Honoraires de dispensation : les pharmaciens, vous font-ils payer leurs conseils ?Istock

"Les pharmaciens se font rembourser le conseil qu'ils nous donnent quand ils nous donnent les médicaments", clamait une internaute sur Facebook en 2019. Aujourd’hui encore, et particulièrement à l’heure de la pandémie, de nombreux patients s’interrogent quant aux honoraires de dispensation appliqués par les pharmaciens, instaurés en janvier 2015.

Sommes-nous facturés au moindre conseil reçu en pharmacie ? Les recommandations faites en officine, ne sont-elles plus gratuites ? Nous avons posé la question au Dr Thomas Kassab, pharmacien officinal.

"De nombreux assurés ont découvert ces honoraires au dos de leur ordonnance… "

Les honoraires de dispensation ne sont rien d’autre qu’une compensation visant à valoriser le rôle des pharmaciens. "Lorsqu’on délivre un médicament, on s’assure de la validité de l’ordonnance, on analyse les éventuels effets secondaires et on livre aux patients des indications sur la posologie, explique le Dr Kassab. En clair, on s’assure que le médicament délivré fera plus de bien que de mal au patient". C’est pour ce rôle que le pharmacien sera rémunéré grâce aux honoraires de dispensation. Or, quel impact sur le porte-monnaie du patient ? Aucun selon le Dr Kassab.

"Il y a eu très peu de communication là-dessus. De nombreux assurés ont découvert ces honoraires au dos de leur ordonnance. C’est pourquoi il est essentiel de faire une mise au point et particulièrement à l’air de la pandémie où les conseils des professionnels de santé deviennent si précieux, déclare le pharmacien. Le conseil reste gratuit en officine. C’est le seul endroit où vous pouvez bénéficier de conseils sans rendez-vous et ce, tous les jours".

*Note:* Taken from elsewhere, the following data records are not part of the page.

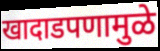
खादाडपणामुळे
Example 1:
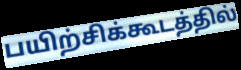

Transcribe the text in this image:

பயிற்சிக்கூடத்தில்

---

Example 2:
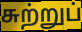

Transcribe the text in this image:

சுற்றுப்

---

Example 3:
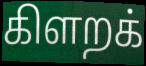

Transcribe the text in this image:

கிளறக்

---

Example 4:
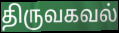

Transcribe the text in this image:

திருவகவல்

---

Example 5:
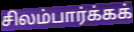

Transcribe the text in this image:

சிலம்பார்க்கக்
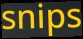
snips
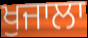
ਖੁਜਾਲਾ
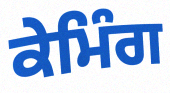
ਕੇਮਿੰਗ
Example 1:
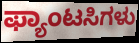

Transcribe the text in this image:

ಫ್ಯಾಂಟಸಿಗಳು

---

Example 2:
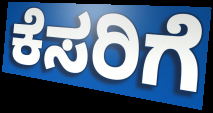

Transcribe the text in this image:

ಕೆಸರಿಗೆ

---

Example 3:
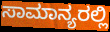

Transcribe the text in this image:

ಸಾಮಾನ್ಯರಲ್ಲಿ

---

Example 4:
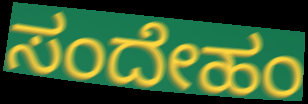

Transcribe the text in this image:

ಸಂದೇಹಂ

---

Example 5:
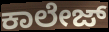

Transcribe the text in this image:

ಕಾಲೇಜ್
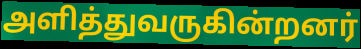
அளித்துவருகின்றனர்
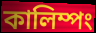
কালিম্পং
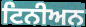
ਟਿਨੀਅਨ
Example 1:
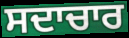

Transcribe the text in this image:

ਸਦਾਚਾਰ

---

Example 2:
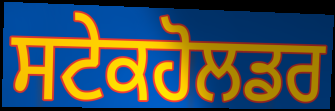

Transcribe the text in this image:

ਸਟੇਕਹੋਲਡਰ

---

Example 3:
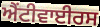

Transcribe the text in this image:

ਐਂਟੀਵਾਈਰਸ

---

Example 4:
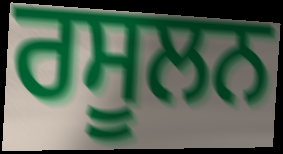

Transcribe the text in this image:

ਰਸੂਲਨ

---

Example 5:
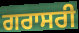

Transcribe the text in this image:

ਗਰਾਸਰੀ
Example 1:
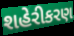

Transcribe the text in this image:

શહેરીકરણ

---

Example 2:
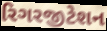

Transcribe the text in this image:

રિગરજીટેશન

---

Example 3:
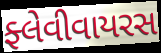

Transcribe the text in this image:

ફ્લેવીવાયરસ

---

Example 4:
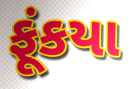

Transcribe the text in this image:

ફૂંકયા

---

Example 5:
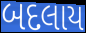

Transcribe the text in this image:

બદલાય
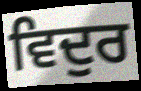
ਵਿਦੁਰ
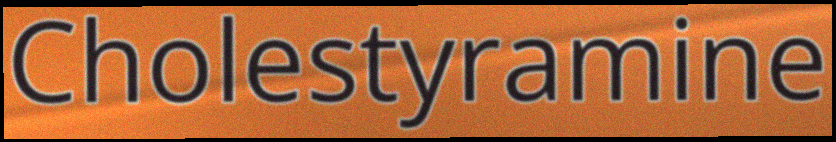
Cholestyramine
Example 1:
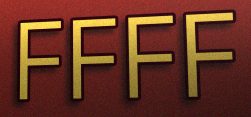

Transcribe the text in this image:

FFFF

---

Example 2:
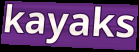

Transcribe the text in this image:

kayaks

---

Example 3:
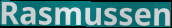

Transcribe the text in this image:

Rasmussen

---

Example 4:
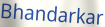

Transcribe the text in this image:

Bhandarkar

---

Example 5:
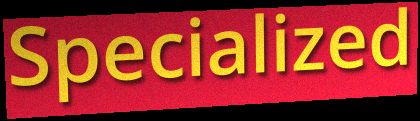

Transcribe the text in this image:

Specialized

"Il ne s’agit pas d’honoraires supplémentaires"

Les nouveaux honoraires de dispensation instaurés en janvier 2015 ne viennent en réalité que compenser la baisse du prix des médicaments, explique le pharmacien.

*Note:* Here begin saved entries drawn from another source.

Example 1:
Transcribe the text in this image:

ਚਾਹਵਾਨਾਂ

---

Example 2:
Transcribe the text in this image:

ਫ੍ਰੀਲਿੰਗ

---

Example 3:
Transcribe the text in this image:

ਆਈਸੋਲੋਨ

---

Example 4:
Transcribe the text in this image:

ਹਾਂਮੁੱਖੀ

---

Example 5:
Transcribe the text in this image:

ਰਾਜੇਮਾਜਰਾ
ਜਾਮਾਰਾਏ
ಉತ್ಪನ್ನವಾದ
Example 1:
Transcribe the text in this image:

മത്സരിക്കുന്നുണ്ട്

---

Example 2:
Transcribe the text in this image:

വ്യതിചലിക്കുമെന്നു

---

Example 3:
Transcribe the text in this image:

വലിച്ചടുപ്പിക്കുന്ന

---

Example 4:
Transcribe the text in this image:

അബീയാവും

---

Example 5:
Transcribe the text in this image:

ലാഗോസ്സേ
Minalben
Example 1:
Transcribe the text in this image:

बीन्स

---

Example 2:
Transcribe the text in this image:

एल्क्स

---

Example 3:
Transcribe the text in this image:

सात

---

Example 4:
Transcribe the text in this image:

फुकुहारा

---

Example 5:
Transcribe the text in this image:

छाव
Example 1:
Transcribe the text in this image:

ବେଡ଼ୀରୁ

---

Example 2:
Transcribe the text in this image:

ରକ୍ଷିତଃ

"Il faut savoir que les prix des médicaments en France figurent parmi les plus bas d’Europe, voire du monde. En parallèle, le métier de pharmacien est en pleine évolution. Il s’est étoffé de diverses missions d’intérêt général : aujourd’hui on réalise des dépistages de la Covid-19 ou encore des bilans de santé. Pour ces nouvelles missions, nous sommes payés à l’acte, à l’images de tous les professionnels de la santé. À ce jour, la marge commerciale perçue sur les médicaments diminue. Mais elle va être compensée par ce qu’on appelle une marge intellectuelle. Ce sont les honoraires de dispensation. Il ne s’agit pas d’honoraires supplémentaires. Ils viennent uniquement compenser la marge commerciale qui diminue. Et c’est pour permettre de valoriser le rôle du pharmacien par le conseil".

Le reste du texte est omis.